The preclinical and clinical development of leronlimab was led by Progenics Pharmaceuticals, Inc. (Progenics) through 2011. We acquired the asset
from Progenics in October 2012. In February 2018, we announced we had met the primary endpoint in its Phase 3 trial for leronlimab as a combination therapy with HAART for highly treatment experienced HIV patients, and filed the non-clinical portion of our Biologics License Application (BLA) on March 18, 2019. We filed with the U.S. Food and Drug Administration (FDA) the Clinical, along with the Chemistry,
Manufacturing, and Controls (CMC) portions of the BLA in April and May of 2020. In July 2020, we received a Refusal to File letter from the FDA regarding the BLA filing requesting additional information. In August and September 2020, the
FDA provided written responses to our questions and met telephonically with key personnel and our clinical research organization concerning our BLA for this HIV combination therapy to expedite the resubmission of our BLA filing for this indication.

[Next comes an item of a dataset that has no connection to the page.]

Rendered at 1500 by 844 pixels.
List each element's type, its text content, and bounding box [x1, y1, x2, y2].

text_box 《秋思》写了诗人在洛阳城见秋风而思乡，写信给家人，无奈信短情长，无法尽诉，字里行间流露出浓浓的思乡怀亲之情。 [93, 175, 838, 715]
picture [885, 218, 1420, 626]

We expect to resubmit our BLA filing in the first half of calendar year 2021.
In addition, we intend to advance our clinical trials and seek approval for
leronlimab as a potential therapeutic benefit for COVID-19 patients, and to advance our clinical trials to evaluate the safety and efficacy of leronlimab as a treatment for HIV, and as a treatment for various
forms of cancers.
Corporate Information
CytoDyn
Inc. is a Delaware corporation with its principal business office at 1111 Main Street, Suite 660, Vancouver, Washington 98660. Our website can be found at www.cytodyn.com. We do not intend to incorporate any contents from our website into
this prospectus. Effective August 27, 2015, we completed a reincorporation from Colorado to Delaware. Effective November 16, 2018, we implemented a holding company reorganization, as a result of which, we became the successor issuer and
reporting company to the former CytoDyn Inc. (now our wholly owned subsidiary, CytoDyn Operations Inc.).

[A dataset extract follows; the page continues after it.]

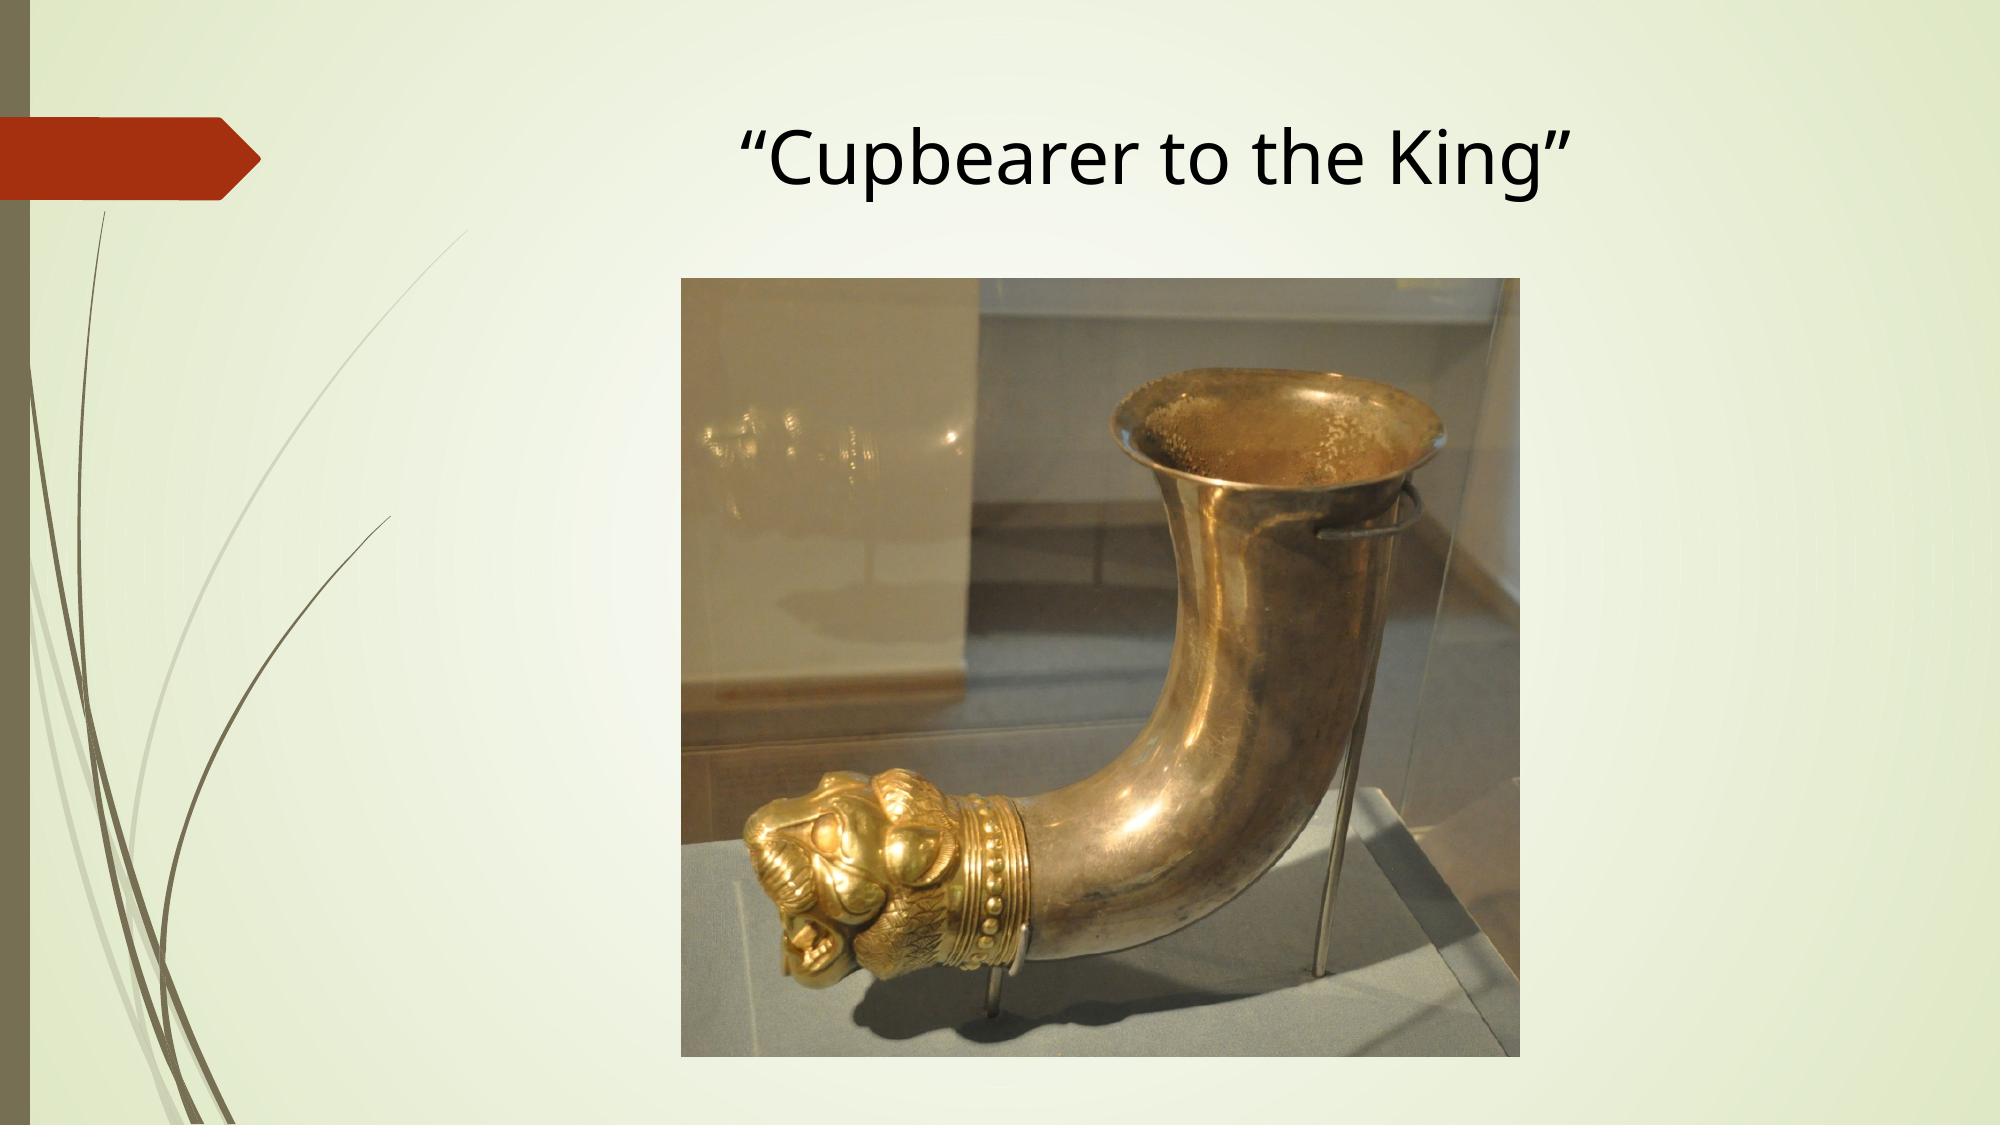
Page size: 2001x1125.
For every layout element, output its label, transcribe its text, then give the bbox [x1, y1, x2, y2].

title “Cupbearer to the King” [424, 101, 1888, 313]
picture [681, 278, 1520, 1057]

Convertible Note Transaction
On November 10, 2020, the Company issued a secured convertible promissory note with a two-year maturity and a
principal balance of $28.5 million (the Note) to the selling stockholder, an accredited investor (the Convertible Note Transaction). The convertible note was issued with an original issue discount of $3.4 million
and debt issuance costs of $0.1 million. Interest accrues on the outstanding balance of the Note at 10% per annum. Upon the occurrence of an Event of Default, interest accrues at the lesser of 22% per annum or the maximum rate permitted by
applicable law. In addition, upon any Event of Default, the selling stockholder may accelerate the outstanding balance payable under the Note, which will increase automatically upon such acceleration by 15%, 10% or 5%, depending on the nature of the
Event of Default. All capitalized terms used herein and not otherwise defined shall have the same meaning as set forth in the Conversion Note Transaction documents filed as an exhibit to the current report on Form
8-K filed with the SEC on November 16, 2020.